Due to the limited availability of Portuguese text collections, this project has the potential to significantly enhance our understanding of how opinions are expressed in Portuguese. We draw inspiration from similar competitions for other languages such as SemEval [3, 4, 5] and EVALITA [6]. Furthermore, we hope that this initiative will empower researchers and developers to create more effective tools for analyzing opinions in Portuguese.
Corpora
The dataset consists of reviews from travelers about accommodation services companies, written in Portuguese. For this task, we utilized datasets previously developed by Freitas [1] and Corrêa [2]. Freitas' corpus is publicly accessible and will be exclusively used for training. Corrêa's corpus, however, is private and will be divided into training and test sets. The complete dataset will be made available after the event. Both datasets were annotated using the same guidelines [1]. The annotated aspects correspond to concepts outlined in the Accommodation Services Domain Ontology, HOntology [7].
Evaluation Metrics
Each participating team will receive training and test datasets that have been manually annotated. Submissions for the test dataset will undergo evaluation based on various metrics, including Accuracy, Precision, Recall, F1-Score, and Balanced Accuracy (Bacc). The submissions will be ranked according to Accuracy for Task 1 and Bacc for Task 2.
Target Audience
The intended audience includes anyone interested in Aspect-Based Sentiment Analysis. We hope for substantial engagement of academics, researchers, students, industrial teams, and practitioners of private companies.
References
L. A. de Freitas. Feature-level sentiment analysis applied to Brazilian Portuguese reviews. PhD thesis, Pontifícia Universidade Católica do Rio Grande do Sul (2015).

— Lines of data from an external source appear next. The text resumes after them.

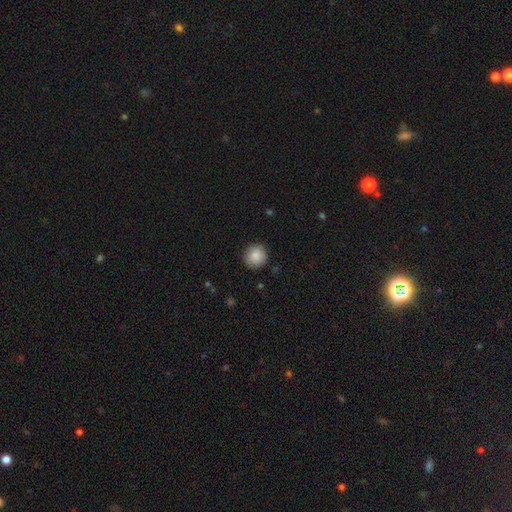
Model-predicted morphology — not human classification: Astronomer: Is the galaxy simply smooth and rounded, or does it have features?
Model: smooth — 88%.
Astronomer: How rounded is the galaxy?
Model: round — 92%.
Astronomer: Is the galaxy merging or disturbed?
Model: none — 90%.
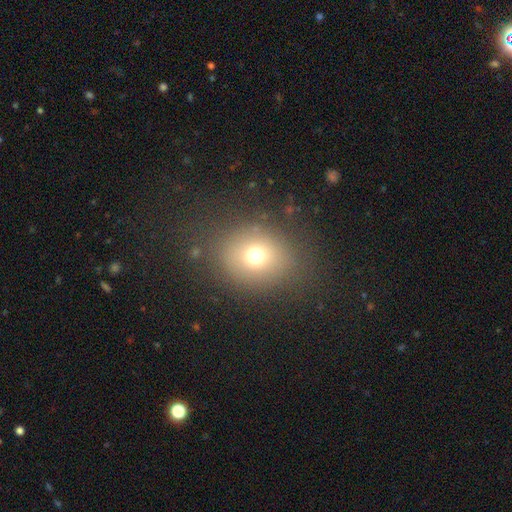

U. B. Corrêa. Análise de sentimento baseada em aspectos usando aprendizado profundo: uma proposta aplicada à língua portuguesa. PhD thesis, Universidade Federal de Pelotas (2021).
M. Pontiki and D. Galanis and J. Pavlopoulos and H. Papageorgiou and I. Androutsopoulos and S. Manandhar. SemEval-2014 Task 4: Aspect Based Sentiment Analysis. In Proceedings of the 8th International Workshop on Semantic Evaluations (SemEval-2014), pages 27–35, Dublin, Ireland, 2014. Association for Computational Linguistics.
M. Pontiki and D. Galanis and H. Papageorgiou and S. Manandhar and I. Androutsopoulos. SemEval-2015 Task 12: Aspect Based Sentiment Analysis. In Proceedings of the 9th International Workshop on Semantic Evaluations (SemEval-2015), pages 486-495, Denver, Colorado, USA, 2015. Association for Computational Linguistics.
M. Pontiki and D. Galanis and H. Papageorgiou and I. Androutsopoulos and S. Manandhar and M. AL-Smadi and M. Al-Ayyoub and Y. Zhao and B. Qin and O. De Clercq and V. Hoste and M. Apidianaki and X. Tannier and N. Loukachevitch and E. Kotelnikov and N. Bel and S. M. Jiménez-Zafra and G. Eryigit. SemEval-2016 Task 5: Aspect Based Sentiment Analysis. In Proceedings of the 10th International Workshop on Semantic Evaluations (SemEval-2016), pages 19–30, San Diego, California, USA, 2016. Association for Computational Linguistics.
L. De Mattei and G. De Martino and A. Lovine and A. Miaschi and M. Polignano and G. Rambelli. Overview of the Aspect Term Extraction and Aspect-based Sentiment Analysis Task. In Proceedings of the 7th Evaluation Campaign of Natural Language Processing and Speech tools for Italian (EVALITA 2020), Online. CEUR.org.
M. S. Chaves and L. A. de Freitas and R. Vieira. HOntology: a multilingual ontology for the accommodation sector in the tourism industry. In Proceedings of the 4th International Conference on Knowledge Engineering and Ontology Development (KEOD 2012), pages 149-154, Barcelona, Spain, 2012.